Azzopardi L, Thompson SA, Harding KE, Cossburn M, Robertson N, Compston A, Coles AJ, Jones JL. Predicting autoimmunity after alemtuzumab treatment of multiple sclerosis. J Neurol Neurosurg Psychiatry:: 10.1136/jnnp-2013-307042. [Epub ahead of print]
OBJECTIVE:We have previously shown that autoimmunity following alemtuzumab treatment of multiple sclerosis can be predicted by high baseline serum interleukin IL-21 (IL-21), as measured using a now ‘redundant’ enzyme linked immunosorbent assay (ELISA). Here we ask whether currently available ELISAs have similar prognostic value.
DESIGN:Serum IL-21 from 141 individuals with relapsing remitting multiple sclerosis was measured using the now ‘redundant’ IL-21 ELISA and five further currently available kits. All patients had been treated with alemtuzumab; 61/141 had developed secondary autoimmunity.
RESULTS:The ‘redundant kit’, and one current kit, confirmed higher baseline serum IL-21 in patients with autoimmunity (542 pg/mL vs. 222 pg/mL and 53.1 pg/mL vs. 9.3 pg/mL respectively) and showed positive correlation. However, only the ‘redundant’ kit had predictive utility.
CONCLUSIONS: Currently available IL-21 ELISA kits should not be used to counsel individuals with multiple sclerosis considering treatment with alemtuzumab.

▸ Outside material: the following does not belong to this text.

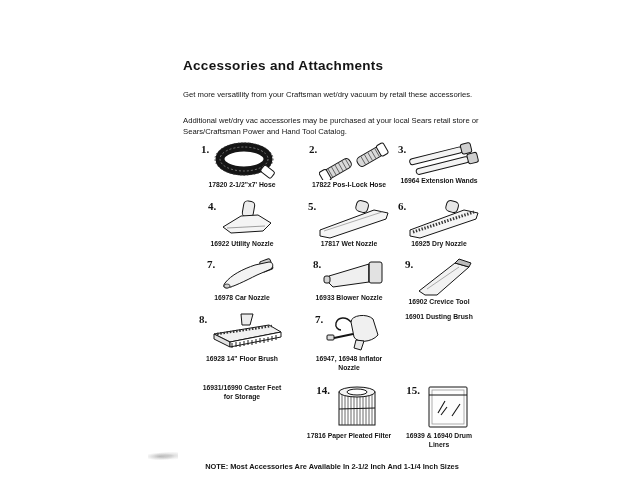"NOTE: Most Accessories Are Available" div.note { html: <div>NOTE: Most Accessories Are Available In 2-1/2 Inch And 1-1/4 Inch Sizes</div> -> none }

The risk of Lemtrada is that is going to cause (a) neutralizing antibodies that can stop it working and (b) unwanted and sometimes life-threatening (if not detected quick enough) autoimmunities. This occurs in 20-40% of MSers within a few years of treatment. The docs at Cambridge have been investigating this and have ways to stop the neutralising antibodies and have found a marker they think shows your risk of developing autoimmunity. This type of study has not been reported of the phase III trials….With a large sample one could have seen if this had mileage as a pre screen to mitigate risk…
One would think that people early in disease have most to gain, but may not take the risk. But those with disability may be be more willing to take the risk……but will it work. The manufacturer could I guess work this out in relation to say ability to induce NEDA and prior disease duration.